A complete answer lists every line of the entries below where the string "Remove" appears.

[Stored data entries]
━━━━━━━━━━

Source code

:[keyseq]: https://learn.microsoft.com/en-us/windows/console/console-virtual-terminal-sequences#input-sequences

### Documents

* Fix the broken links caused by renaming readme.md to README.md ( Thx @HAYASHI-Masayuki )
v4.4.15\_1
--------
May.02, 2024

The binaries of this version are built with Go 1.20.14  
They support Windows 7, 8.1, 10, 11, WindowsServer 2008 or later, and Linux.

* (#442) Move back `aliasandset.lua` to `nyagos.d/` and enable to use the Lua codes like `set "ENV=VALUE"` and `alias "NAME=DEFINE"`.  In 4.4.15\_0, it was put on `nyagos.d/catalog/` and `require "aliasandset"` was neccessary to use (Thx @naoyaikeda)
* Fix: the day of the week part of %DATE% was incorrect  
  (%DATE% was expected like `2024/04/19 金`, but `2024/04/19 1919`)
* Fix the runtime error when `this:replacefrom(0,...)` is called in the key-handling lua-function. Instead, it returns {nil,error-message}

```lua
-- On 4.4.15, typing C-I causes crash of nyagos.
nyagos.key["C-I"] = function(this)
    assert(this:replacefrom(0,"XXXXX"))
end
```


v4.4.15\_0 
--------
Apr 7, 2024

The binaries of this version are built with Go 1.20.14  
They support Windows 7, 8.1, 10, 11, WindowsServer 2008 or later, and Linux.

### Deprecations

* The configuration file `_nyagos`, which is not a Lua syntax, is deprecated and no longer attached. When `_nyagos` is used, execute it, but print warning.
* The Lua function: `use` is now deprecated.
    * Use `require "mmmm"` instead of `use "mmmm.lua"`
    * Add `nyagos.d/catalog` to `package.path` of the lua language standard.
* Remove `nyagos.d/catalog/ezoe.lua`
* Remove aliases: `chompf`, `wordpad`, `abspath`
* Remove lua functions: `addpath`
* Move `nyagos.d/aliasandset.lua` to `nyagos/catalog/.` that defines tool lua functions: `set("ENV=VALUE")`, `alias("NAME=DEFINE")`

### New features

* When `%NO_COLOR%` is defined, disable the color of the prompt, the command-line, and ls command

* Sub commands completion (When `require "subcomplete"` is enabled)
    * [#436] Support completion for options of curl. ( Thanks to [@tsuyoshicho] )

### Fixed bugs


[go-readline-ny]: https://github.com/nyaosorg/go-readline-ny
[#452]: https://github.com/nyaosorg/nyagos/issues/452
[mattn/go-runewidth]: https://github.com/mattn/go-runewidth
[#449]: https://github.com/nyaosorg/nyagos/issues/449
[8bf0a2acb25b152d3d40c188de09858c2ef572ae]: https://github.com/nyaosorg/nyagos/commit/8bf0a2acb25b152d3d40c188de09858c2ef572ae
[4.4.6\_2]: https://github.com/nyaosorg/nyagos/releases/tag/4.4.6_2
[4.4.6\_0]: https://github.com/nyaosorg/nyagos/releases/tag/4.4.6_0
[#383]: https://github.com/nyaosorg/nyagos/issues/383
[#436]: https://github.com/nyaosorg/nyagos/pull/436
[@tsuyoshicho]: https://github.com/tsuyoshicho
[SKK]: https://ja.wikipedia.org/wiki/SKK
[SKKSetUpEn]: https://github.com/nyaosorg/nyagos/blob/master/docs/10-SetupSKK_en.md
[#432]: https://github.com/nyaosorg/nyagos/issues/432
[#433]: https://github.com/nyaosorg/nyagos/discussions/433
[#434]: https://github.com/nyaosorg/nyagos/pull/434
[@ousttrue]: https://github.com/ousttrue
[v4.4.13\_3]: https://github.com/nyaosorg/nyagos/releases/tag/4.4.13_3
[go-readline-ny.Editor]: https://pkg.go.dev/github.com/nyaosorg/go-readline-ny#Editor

━━━━━━━━━━

RESULT OF THE TASK
* Remove `nyagos.d/catalog/ezoe.lua`
* Remove aliases: `chompf`, `wordpad`, `abspath`
* Remove lua functions: `addpath`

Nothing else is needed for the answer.